From: Jonathan de Boyne Pollard on 15 Mar 2010 22:21 > > > Much to our surprise, we discovered that most embedded malloc()/free() > operations are horrifically slow [and more buggy]. > That doesn't surprise me. It's a special case of the more general principle being reiterated by several people elsewhere in this thread: Rolling one's own allocator is tricky to get right. The C/POSIX libraries for embedded systems sometimes haven't had as much work done on them as the C/POSIX libraries for "mainstream" (for want of a better word) systems. They are, in effect, roll-your-own efforts done by a library developer for the target platform. This is not to say that the "mainstream" implementatations are invariably better and bug-free. However they are, by their very natures, more extensively tested as general-purpose allocators. Although implementors do write unit tests, the applications softwares using the library are in general still the most effective test corpus. I've encountered bugs in specialist implementations that have existed for years simply because none of the applications softwares ever exercised the library in the particular way necessary to exhibit the bug.

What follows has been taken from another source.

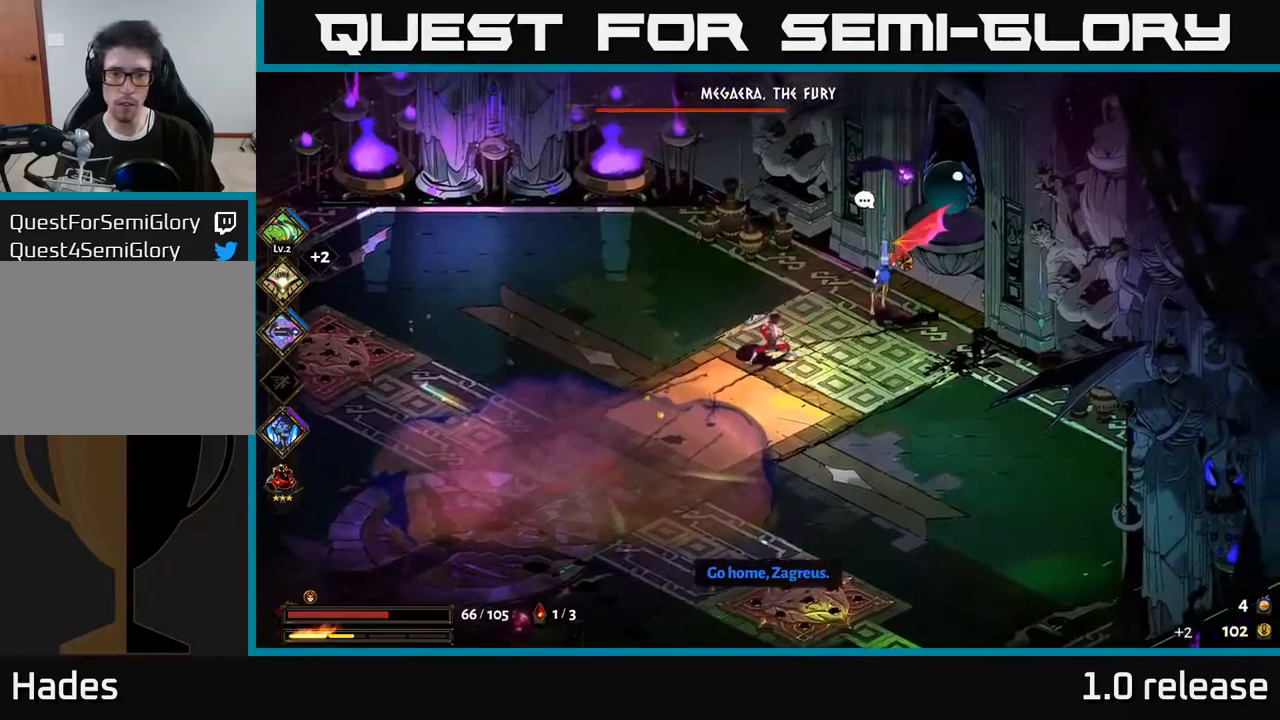
{"buttons": ["X"], "left_stick": "up-right", "right_stick": "center", "events": [[117, "X", "up"], [150, "left_stick", "right"], [367, "A", "down"], [367, "left_stick", "center"], [417, "X", "down"], [433, "left_stick", "up-right"], [483, "A", "up"]]}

From: Ersek, Laszlo on 15 Mar 2010 23:52 In article <P_WdnXGWZdnFRgPWnZ2dnUVZ_vWdnZ2d(a)posted.sasktel>, Chris Friesen <cbf123(a)mail.usask.ca> writes: > Would this work portably? It's more overhead so it would likely only > makes sense if MAP_ANONYMOUS isn't supported. > > 1) open a scratch file > 2) unlink it > 3) ftruncate it to the desired size > 4) mmap it > 5) close it I guess this could work, provided we generate system-wide non-clashing filenames for scratch files, create the file with O_RDONLY | O_CREAT | O_EXCL and access permission bits 0, block SIGINT and SIGTERM until after unlinking the file, and mmap() the file with read-write protection and MAP_PRIVATE (non)sharing. Superficially reading up on thread cancellation, I think the cancellability of the thread executing the steps listed above should be set to PTHREAD_CANCEL_DISABLE, at least until after step 2. A cancellation point may occur in unlink(). ... I think thread cancellation could really open a can of worms, so let's ignore it. Perhaps let's replace steps 1 and 2 with shm_open() and shm_unlink(), if the Realtime XSI Option Group is supported as well (or at least the SHM POSIX Option). > [snip] Thank you, lacos
From: Rainer Weikusat on 16 Mar 2010 02:40 Jonathan de Boyne Pollard <J.deBoynePollard-newsgroups(a)NTLWorld.COM> writes: [...] >> Much to our surprise, we discovered that most embedded >> malloc()/free() operations are horrifically slow [and more buggy]. >> > That doesn't surprise me. It's a special case of the more general > principle being reiterated by several people elsewhere in this thread: > Rolling one's own allocator is tricky to get right. As soons as this gets more general than 'implementing malloc such that it survives a lot of common benchmarks comfortably' it is wrong.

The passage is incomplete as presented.